____ RECORDS TO USE
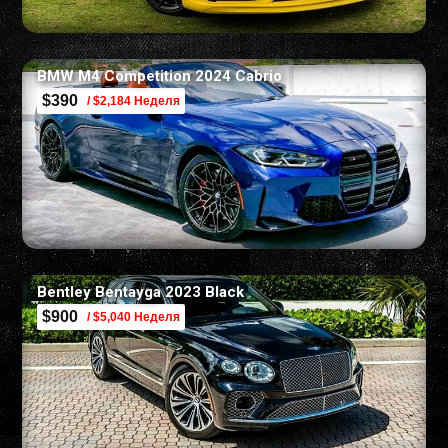
BMW M4 Competition 2024 Cabrio
$390
/ $2,184 Неделя
Bentley Bentayga 2023 Black
$900
/ $5,040 Неделя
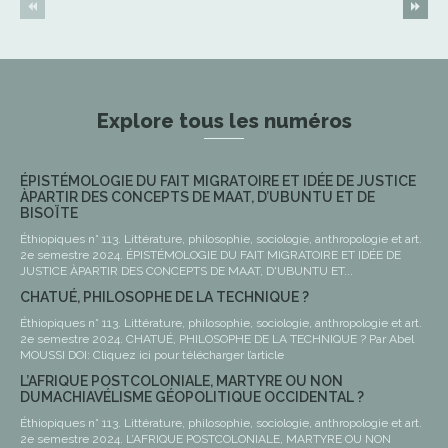
Explore tous les numéros
ÉPISTÉMOLOGIE DU FAIT MIGRATOIRE ET IDÉE DE JUSTICE
ÀPARTIR DES CONCEPTS DE MAAT, D’UBUNTU ET DE
BISOÏTE
Éthiopiques n° 113. Littérature, philosophie, sociologie, anthropologie et art.
2e semestre 2024. ÉPISTÉMOLOGIE DU FAIT MIGRATOIRE ET IDÉE DE
JUSTICE ÀPARTIR DES CONCEPTS DE MAAT, D'UBUNTU ET...
CHATUÉ, PHILOSOPHE DE LA TECHNIQUE ?
Éthiopiques n° 113. Littérature, philosophie, sociologie, anthropologie et art.
2e semestre 2024. CHATUÉ, PHILOSOPHE DE LA TECHNIQUE ? Par Abel
MOUSSI DOI: Cliquez ici pour télécharger l’article
L’AFRIQUE POSTCOLONIALE, MARTYRE OU NON
DUMACHIAVÉLISME GÉOPOLITIQUE OCCIDENTAL ?
Éthiopiques n° 113. Littérature, philosophie, sociologie, anthropologie et art.
2e semestre 2024. L’AFRIQUE POSTCOLONIALE, MARTYRE OU NON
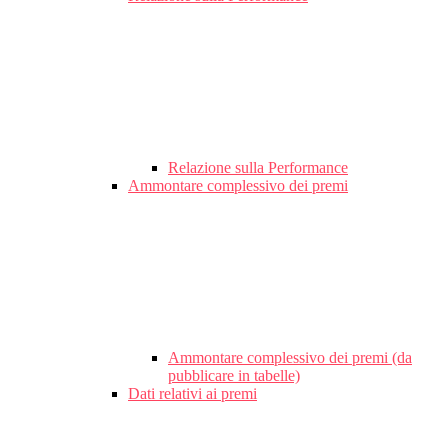
Relazione sulla Performance
Ammontare complessivo dei premi
Ammontare complessivo dei premi (da
pubblicare in tabelle)
Dati relativi ai premi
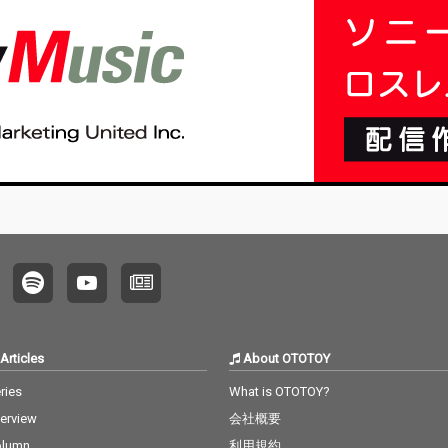
Articles
About OTOTOY
ries
What is OTOTOY?
terview
会社概要
olumn
利用規約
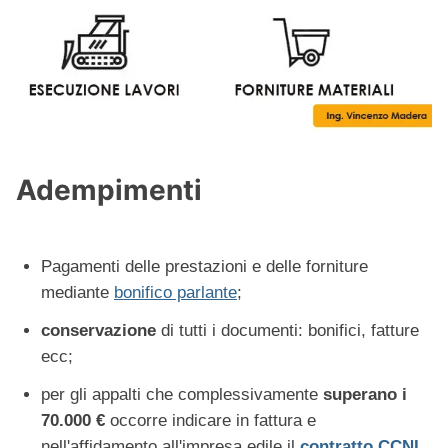
Adempimenti
Pagamenti delle prestazioni e delle forniture
mediante
bonifico parlante
;
conservazione
di tutti i documenti: bonifici, fatture
ecc;
per gli appalti che complessivamente
superano i
70.000 €
occorre indicare in fattura e
nell'affidamento all'impresa edile il
contratto CCNL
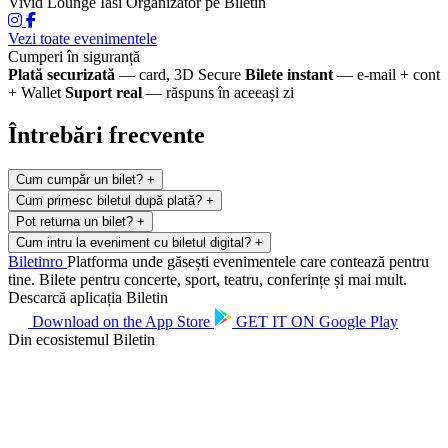
Vivid Lounge Iasi
Organizator pe Biletin
Vezi toate evenimentele
Cumperi în siguranță
Plată securizată
— card, 3D Secure
Bilete instant
— e-mail + cont
+ Wallet
Suport real
— răspuns în aceeași zi
Întrebări frecvente
Cum cumpăr un bilet?
+
Cum primesc biletul după plată?
+
Pot returna un bilet?
+
Cum intru la eveniment cu biletul digital?
+
Biletin
ro
Platforma unde găsești evenimentele care contează pentru
tine. Bilete pentru concerte, sport, teatru, conferințe și mai mult.
Descarcă aplicația Biletin
Download on the
App Store
GET IT ON
Google Play
Din ecosistemul Biletin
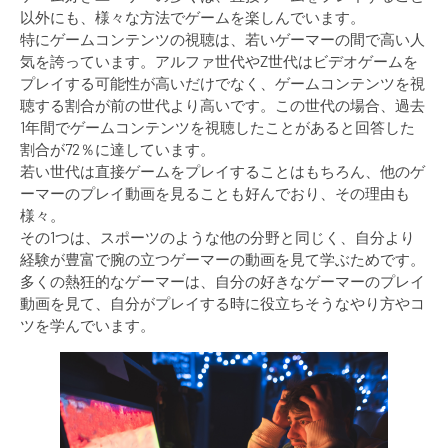
以外にも、様々な方法でゲームを楽しんでいます。
特にゲームコンテンツの視聴は、若いゲーマーの間で高い人
気を誇っています。アルファ世代やZ世代はビデオゲームを
プレイする可能性が高いだけでなく、ゲームコンテンツを視
聴する割合が前の世代より高いです。この世代の場合、過去
1年間でゲームコンテンツを視聴したことがあると回答した
割合が72％に達しています。
若い世代は直接ゲームをプレイすることはもちろん、他のゲ
ーマーのプレイ動画を見ることも好んでおり、その理由も
様々。
その1つは、スポーツのような他の分野と同じく、自分より
経験が豊富で腕の立つゲーマーの動画を見て学ぶためです。
多くの熱狂的なゲーマーは、自分の好きなゲーマーのプレイ
動画を見て、自分がプレイする時に役立ちそうなやり方やコ
ツを学んでいます。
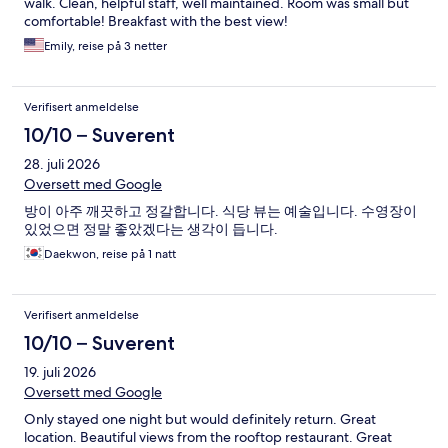
walk. Clean, helpful staff, well maintained. Room was small but
comfortable! Breakfast with the best view!
Emily, reise på 3 netter
Verifisert anmeldelse
10/10 – Suverent
28. juli 2026
Oversett med Google
방이 아주 깨끗하고 정갈합니다. 식당 뷰는 예술입니다. 수영장이
있었으면 정말 좋았겠다는 생각이 듭니다.
Daekwon, reise på 1 natt
Verifisert anmeldelse
10/10 – Suverent
19. juli 2026
Oversett med Google
Only stayed one night but would definitely return. Great
location. Beautiful views from the rooftop restaurant. Great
________
Filter the listing above for the string "Biletin" and copy every matching line.

Organizator pe Biletin
Biletin
Descarcă aplicația Biletin
Din ecosistemul Biletin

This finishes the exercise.